The traditional African male students at UWI are no longer the dominant group?

The Principal is an Indo- UNC appointee?

The Government proposes to use UT&T for political ends and to use political criteria to determine entry?

Is this a part of the Iceberg Budget where there are more than meets the eye?

This University is a bolt from the blue proposed without the necessary consultations.

CULTURE

National Academy for the Performing Arts

This proposed facility was earmarked for construction as a module of the proposed Waterfront ACS Conference Facility by the UNC in the previous Budget. This Government now proposes to establish an Academy for The Performing Arts on the former Princes Building Grounds. While this location is superior to that of the POS Waterfront I do not believe that POS should continue to hold the monopoly for the arts.

POS is benefiting from the expensive refit of Queen’s Hall. There is the Arena Theatre of the Queen’s Park Savannah, the Jean Pierre Complex for cultural shows, The Little Carib Theatre and The Central Bank Auditorium, the National Stadium, the Library Complex etc.

Government is on record of being committed to eliminating pockets of inequities and geographic marginalisation. We the representatives of the people must take steps to unravel the urban-rural dichotomy by according due recognition to the rights of rural folks to development and justice and facilities.
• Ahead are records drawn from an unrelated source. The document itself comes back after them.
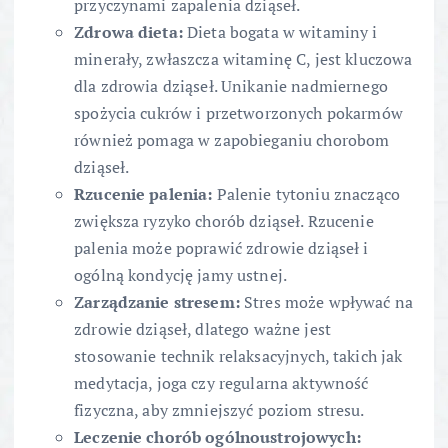
przyczynami zapalenia dziąseł.
Zdrowa dieta:
Dieta bogata w witaminy i
minerały, zwłaszcza witaminę C, jest kluczowa
dla zdrowia dziąseł. Unikanie nadmiernego
spożycia cukrów i przetworzonych pokarmów
również pomaga w zapobieganiu chorobom
dziąseł.
Rzucenie palenia:
Palenie tytoniu znacząco
zwiększa ryzyko chorób dziąseł. Rzucenie
palenia może poprawić zdrowie dziąseł i
ogólną kondycję jamy ustnej.
Zarządzanie stresem:
Stres może wpływać na
zdrowie dziąseł, dlatego ważne jest
stosowanie technik relaksacyjnych, takich jak
medytacja, joga czy regularna aktywność
fizyczna, aby zmniejszyć poziom stresu.
Leczenie chorób ogólnoustrojowych: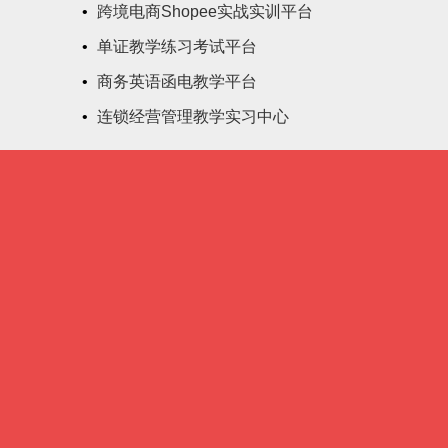
•
跨境电商Shopee实战实训平台
•
单证教学练习考试平台
•
商务英语函电教学平台
•
连锁经营管理教学实习中心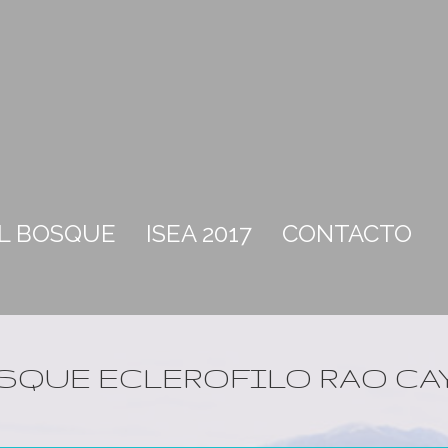
EL BOSQUE
ISEA 2017
CONTACTO
SQUE ECLEROFILO RAO CA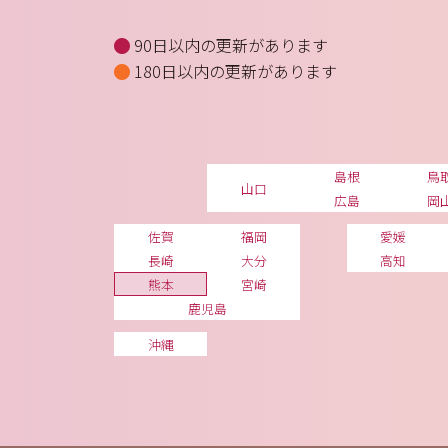
90日以内の更新があります
180日以内の更新があります
島根
鳥
山口
広島
岡
佐賀
福岡
愛媛
長崎
大分
高知
熊本
宮崎
鹿児島
沖縄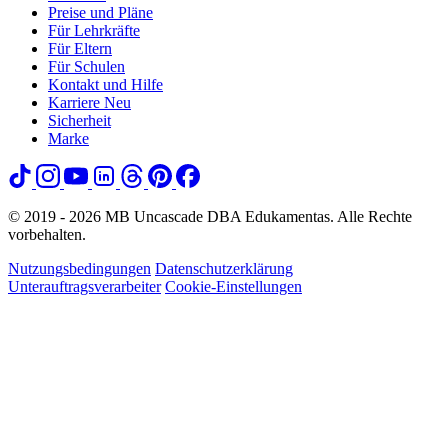
Preise und Pläne
Für Lehrkräfte
Für Eltern
Für Schulen
Kontakt und Hilfe
Karriere
Neu
Sicherheit
Marke
© 2019 - 2026 MB Uncascade DBA Edukamentas. Alle Rechte
vorbehalten.
Nutzungsbedingungen
Datenschutzerklärung
Unterauftragsverarbeiter
Cookie-Einstellungen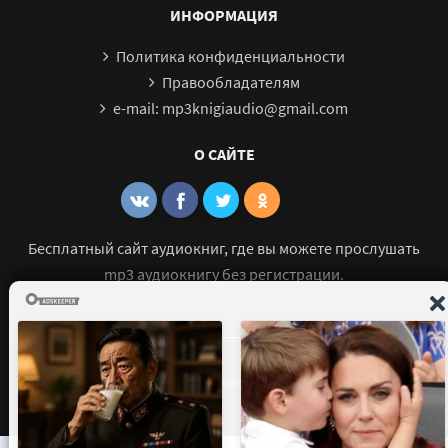
ИНФОРМАЦИЯ
Политика конфиденциальности
Правообладателям
e-mail: mp3knigiaudio@gmail.com
О САЙТЕ
Бесплатный сайт аудиокниг, где вы можете прослушать
mp3 аудиокнигу без регистрации.
© 2021 - 2026 mp3-knigi-audio.com Все права защищены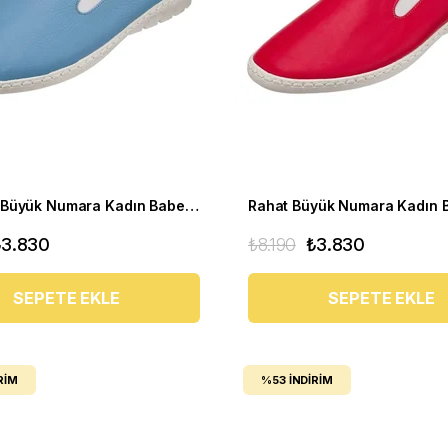
Yumuşak Büyük Numara Kadın Babet Ayakkabı PR 4411 mavi
₺3.830
₺8.190
₺3.830
SEPETE EKLE
SEPETE EKLE
RIM
%53
İNDIRIM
Why must we deprive the artistes/patrons of Central and East Trinidad from equality of performing facilities? It would now appear that the Proposed Millenium Arts Centre to be located on the Old Caroni Racing Site is to be abandoned. This facility must be located either in Chaguanas or in Trincity, Orange Grove. Rural-based artistes do not have a decent performing facility to encourage the flowering of the Indian arts. North of the Divali Nagar site has ample space for this facility.

In fact if this were to be located in Orange Grove it would serve as development pole and with the proposed Marriot Hotel can cater to the needs of the Airport. The addition of the ACS Conference/ Secretariat Facility to this project in Trincity can complement the proposed University town of St.Augustine and circumvent the escalating traffic problem along the East-West Corridor.

National Strategic Plan For Culture

The development of a National Strategic Plan for Culture is an important manifesto for driving the full flowering of our cosmopolitanism. This blueprint must faithfully reflect our multiculturalism and be the product of the most widespread consultations among all the stakeholders. Mother T&T cannot and should discriminate among its children and marginalise and suffocate important strands/manifestations of our cultural mosaic.

The Community Concerts Programme

The Community Concerts cannot continue to pander to the cultural palates of the dominant urban-sub-urban enclaves. The cultural offerings of the rural heartlands must be showcased and given adequate patronage and exposure. This Concerts Programme cannot continue to be the sole preserve of soca and steel band and be a duplication of the annual Carnival exposition. This is 21st Century T&T and the proposed format of these Concerts must meaningfully and not cosmetically reflect our cultural diversity.

The Case for bringing the National Cultural Council out of mothball is clearly established. This Council must have its own Secretariat and must formulate policies, programmes and priorities for the balanced growth of our cosmopolitan cultural legacy and not pander to and legitimise any sectoral interest to the diminution of others.